Extract provided -
Content starts

On Mon, Sep 25, 2017 at 11:13:47PM +0000, Bart Van Assche wrote:
> On Tue, 2017-09-26 at 06:59 +0800, Ming Lei wrote:
> > On Mon, Sep 25, 2017 at 01:29:24PM -0700, Bart Van Assche wrote:
> > > +int blk_queue_enter(struct request_queue *q, bool nowait, bool preempt)
> > > {
> > > while (true) {
> > > int ret;
> > >
> > > - if (percpu_ref_tryget_live(&q->q_usage_counter))
> > > - return 0;
> > > + if (percpu_ref_tryget_live(&q->q_usage_counter)) {
> > > + /*
> > > + * Since setting the PREEMPT_ONLY flag is followed
> > > + * by a switch of q_usage_counter from per-cpu to
> > > + * atomic mode and back to per-cpu and since the
> > > + * switch to atomic mode uses call_rcu_sched(), it
> > > + * is not necessary to call smp_rmb() here.
> > > + */
> >
> > rcu_read_lock is held only inside percpu_ref_tryget_live().
> >
> > Without one explicit barrier(smp_mb) between getting the refcounter
> > and reading the preempt only flag, the two operations(writing to
> > refcounter and reading the flag) can be reordered, so
> > unfreeze/unfreeze may be completed before this IO is completed.
>
> Sorry but I disagree. I'm using RCU to achieve the same effect as a barrier
> and to move the cost of the barrier from the reader to the updater. See also
> Paul E. McKenney, Mathieu Desnoyers, Lai Jiangshan, and Josh Triplett,
> The RCU-barrier menagerie, LWN.net, November 12, 2013
> (https://lwn.net/Articles/573497/).
Let me explain it in a bit details:
1) in SCSI quiesce path:
We can think there is one synchronize_rcu() in freeze/unfreeze.
Let's see the RCU document:
Documentation/RCU/whatisRCU.txt:
void synchronize_rcu(void);
Marks the end of updater code and the beginning of reclaimer
code. It does this by blocking until all pre-existing RCU
read-side critical sections on all CPUs have completed.
Note that synchronize_rcu() will -not- necessarily wait for
any subsequent RCU read-side critical sections to complete.
For example, consider the following sequence of events:
So synchronize_rcu() in SCSI quiesce path just waits for completion
of pre-existing read-side critical section, and subsequent RCU
read-side critical sections won't be waited.
2) in normal I/O path of blk_enter_queue()
- only rcu read lock is held in percpu_ref_tryget_live(), and the lock
is released when this helper returns.
- there isn't explicit barrier(smp_mb()) between percpu_ref_tryget_live()
and checking flag of preempt only, so writing to percpu_ref counter
and reading the preempt flag can be reordered as the following:
-- check flag of preempt only
current process preempt out now, and just at the exact
time, SCSI quiesce is run from another process, then
freeze/unfreeze is completed because no pre-exit read-side
critical sections, and the percpu_ref isn't held too.
finally this process is preeempt in, and try to grab one ref
and submit I/O after SCSI is quiesced(which shouldn't be
allowed)
-- percpu_ref_tryget_live()
--
Ming

Content ends

Work item - In the thread above, where is the RCU read lock held in the normal I/O path?

Recorded information -
Content starts

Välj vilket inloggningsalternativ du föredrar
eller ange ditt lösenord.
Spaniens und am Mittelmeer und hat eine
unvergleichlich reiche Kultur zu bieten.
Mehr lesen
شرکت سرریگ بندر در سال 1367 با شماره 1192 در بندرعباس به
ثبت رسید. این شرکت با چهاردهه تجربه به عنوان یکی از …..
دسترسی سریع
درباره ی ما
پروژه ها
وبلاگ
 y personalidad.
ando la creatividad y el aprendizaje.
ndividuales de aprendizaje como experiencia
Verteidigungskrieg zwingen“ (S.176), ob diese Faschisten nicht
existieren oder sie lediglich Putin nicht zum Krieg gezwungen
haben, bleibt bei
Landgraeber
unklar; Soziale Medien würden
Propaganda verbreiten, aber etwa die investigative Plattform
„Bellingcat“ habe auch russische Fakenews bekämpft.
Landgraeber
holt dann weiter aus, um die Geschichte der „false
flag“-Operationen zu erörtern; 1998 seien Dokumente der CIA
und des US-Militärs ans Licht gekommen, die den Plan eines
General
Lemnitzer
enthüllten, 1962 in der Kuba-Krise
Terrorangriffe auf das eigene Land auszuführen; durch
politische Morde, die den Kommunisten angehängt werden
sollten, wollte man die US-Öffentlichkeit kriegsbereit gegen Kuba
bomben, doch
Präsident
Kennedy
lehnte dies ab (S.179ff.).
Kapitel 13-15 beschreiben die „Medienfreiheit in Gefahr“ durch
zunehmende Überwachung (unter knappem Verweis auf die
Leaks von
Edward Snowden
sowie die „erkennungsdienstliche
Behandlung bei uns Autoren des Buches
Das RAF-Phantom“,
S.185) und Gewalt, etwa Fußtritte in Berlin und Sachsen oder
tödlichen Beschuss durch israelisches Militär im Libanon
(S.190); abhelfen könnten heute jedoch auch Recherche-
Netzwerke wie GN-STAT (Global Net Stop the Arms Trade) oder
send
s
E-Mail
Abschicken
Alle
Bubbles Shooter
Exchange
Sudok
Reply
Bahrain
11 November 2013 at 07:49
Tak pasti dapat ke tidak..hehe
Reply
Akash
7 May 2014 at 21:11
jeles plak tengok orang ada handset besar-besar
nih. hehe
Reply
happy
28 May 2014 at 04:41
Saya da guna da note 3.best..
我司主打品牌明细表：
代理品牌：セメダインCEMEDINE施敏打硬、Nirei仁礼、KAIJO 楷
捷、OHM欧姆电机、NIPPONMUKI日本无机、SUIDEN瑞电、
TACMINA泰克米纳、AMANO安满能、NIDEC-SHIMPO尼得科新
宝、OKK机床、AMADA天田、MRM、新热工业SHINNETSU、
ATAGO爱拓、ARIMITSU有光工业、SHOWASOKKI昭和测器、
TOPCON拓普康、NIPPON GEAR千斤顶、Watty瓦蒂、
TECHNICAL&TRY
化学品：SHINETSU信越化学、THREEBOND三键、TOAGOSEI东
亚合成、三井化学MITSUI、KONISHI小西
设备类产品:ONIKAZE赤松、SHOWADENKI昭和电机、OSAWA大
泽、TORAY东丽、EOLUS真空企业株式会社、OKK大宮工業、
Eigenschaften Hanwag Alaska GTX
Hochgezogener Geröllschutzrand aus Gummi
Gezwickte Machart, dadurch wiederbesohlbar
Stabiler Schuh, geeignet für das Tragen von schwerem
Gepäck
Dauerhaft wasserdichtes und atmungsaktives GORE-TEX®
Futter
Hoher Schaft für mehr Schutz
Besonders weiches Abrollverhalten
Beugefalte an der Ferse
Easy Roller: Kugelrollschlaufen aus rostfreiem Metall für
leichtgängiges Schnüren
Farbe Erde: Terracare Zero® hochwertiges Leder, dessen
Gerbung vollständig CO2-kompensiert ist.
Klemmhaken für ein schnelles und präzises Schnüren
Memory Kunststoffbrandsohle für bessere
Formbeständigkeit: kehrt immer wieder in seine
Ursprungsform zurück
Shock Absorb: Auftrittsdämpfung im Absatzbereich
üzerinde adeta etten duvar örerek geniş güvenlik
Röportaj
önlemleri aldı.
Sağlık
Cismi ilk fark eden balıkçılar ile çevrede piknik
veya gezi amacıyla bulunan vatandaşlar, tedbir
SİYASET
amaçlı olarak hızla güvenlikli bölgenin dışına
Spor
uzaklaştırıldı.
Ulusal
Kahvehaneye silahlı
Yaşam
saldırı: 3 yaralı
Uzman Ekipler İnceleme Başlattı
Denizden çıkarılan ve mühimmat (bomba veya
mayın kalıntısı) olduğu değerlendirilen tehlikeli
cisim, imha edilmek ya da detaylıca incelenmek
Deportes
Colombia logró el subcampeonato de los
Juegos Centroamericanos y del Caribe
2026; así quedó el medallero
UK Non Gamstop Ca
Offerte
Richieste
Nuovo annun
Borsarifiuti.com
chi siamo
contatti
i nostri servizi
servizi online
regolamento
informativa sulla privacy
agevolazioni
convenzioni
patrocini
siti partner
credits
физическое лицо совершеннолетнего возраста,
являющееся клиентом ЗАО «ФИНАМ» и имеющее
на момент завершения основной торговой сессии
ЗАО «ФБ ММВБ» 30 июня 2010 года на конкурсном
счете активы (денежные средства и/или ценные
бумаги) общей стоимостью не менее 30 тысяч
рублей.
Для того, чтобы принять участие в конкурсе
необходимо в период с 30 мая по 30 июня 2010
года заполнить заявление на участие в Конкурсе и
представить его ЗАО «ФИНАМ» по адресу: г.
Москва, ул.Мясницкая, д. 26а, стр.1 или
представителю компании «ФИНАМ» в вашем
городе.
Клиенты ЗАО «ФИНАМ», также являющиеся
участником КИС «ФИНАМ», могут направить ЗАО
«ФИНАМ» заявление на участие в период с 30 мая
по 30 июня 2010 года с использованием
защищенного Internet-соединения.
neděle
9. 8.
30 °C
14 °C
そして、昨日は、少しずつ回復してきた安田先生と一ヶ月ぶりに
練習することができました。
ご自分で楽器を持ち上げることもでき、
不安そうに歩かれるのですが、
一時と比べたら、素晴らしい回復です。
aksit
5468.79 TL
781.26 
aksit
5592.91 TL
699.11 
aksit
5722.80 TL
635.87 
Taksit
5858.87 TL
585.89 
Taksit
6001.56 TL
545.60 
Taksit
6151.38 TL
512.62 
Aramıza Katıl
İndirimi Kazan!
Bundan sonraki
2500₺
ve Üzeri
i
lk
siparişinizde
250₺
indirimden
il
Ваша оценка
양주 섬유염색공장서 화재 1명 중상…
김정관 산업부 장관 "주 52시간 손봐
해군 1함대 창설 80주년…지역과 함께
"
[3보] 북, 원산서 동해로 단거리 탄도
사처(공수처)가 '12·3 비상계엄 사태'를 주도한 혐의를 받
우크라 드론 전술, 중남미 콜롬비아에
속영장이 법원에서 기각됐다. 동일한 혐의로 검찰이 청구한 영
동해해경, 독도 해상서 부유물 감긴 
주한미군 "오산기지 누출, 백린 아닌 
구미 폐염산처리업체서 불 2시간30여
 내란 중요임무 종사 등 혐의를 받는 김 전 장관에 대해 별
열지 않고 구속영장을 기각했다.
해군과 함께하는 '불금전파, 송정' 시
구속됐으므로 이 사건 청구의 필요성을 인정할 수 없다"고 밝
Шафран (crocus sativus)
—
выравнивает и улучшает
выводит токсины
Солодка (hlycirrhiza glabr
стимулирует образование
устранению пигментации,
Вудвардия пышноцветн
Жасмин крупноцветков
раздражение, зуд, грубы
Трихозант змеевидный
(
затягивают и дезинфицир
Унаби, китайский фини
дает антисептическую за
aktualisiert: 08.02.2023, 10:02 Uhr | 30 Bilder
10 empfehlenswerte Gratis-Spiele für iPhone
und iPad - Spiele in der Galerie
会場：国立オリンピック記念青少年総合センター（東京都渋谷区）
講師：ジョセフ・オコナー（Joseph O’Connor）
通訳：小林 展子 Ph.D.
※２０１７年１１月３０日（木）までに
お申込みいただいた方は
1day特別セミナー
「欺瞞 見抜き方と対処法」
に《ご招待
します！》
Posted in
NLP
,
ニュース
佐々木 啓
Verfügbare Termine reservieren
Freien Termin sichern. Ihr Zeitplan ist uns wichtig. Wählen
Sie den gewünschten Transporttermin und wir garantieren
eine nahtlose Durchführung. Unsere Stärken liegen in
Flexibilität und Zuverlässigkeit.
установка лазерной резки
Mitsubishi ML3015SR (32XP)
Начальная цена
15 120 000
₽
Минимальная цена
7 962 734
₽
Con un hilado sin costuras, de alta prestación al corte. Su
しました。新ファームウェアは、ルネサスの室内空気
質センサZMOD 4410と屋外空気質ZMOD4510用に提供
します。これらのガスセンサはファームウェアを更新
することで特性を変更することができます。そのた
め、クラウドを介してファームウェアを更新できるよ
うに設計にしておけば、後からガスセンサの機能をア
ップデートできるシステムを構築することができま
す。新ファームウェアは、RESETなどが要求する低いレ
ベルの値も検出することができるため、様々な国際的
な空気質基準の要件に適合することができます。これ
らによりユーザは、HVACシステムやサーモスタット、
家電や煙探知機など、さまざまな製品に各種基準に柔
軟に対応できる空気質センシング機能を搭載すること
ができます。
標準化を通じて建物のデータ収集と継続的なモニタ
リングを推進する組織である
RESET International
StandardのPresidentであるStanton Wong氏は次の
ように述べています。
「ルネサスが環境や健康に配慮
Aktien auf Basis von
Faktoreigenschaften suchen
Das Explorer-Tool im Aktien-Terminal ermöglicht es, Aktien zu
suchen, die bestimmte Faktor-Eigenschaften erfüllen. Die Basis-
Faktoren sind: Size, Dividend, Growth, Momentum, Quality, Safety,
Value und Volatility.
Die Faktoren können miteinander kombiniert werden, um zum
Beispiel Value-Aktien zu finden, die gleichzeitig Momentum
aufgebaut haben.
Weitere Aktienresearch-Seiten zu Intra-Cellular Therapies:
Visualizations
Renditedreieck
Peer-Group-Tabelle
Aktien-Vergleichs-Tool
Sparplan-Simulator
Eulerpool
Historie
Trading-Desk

Content ends

Result of this task - Only inside percpu_ref_tryget_live(), and it is released when that helper returns.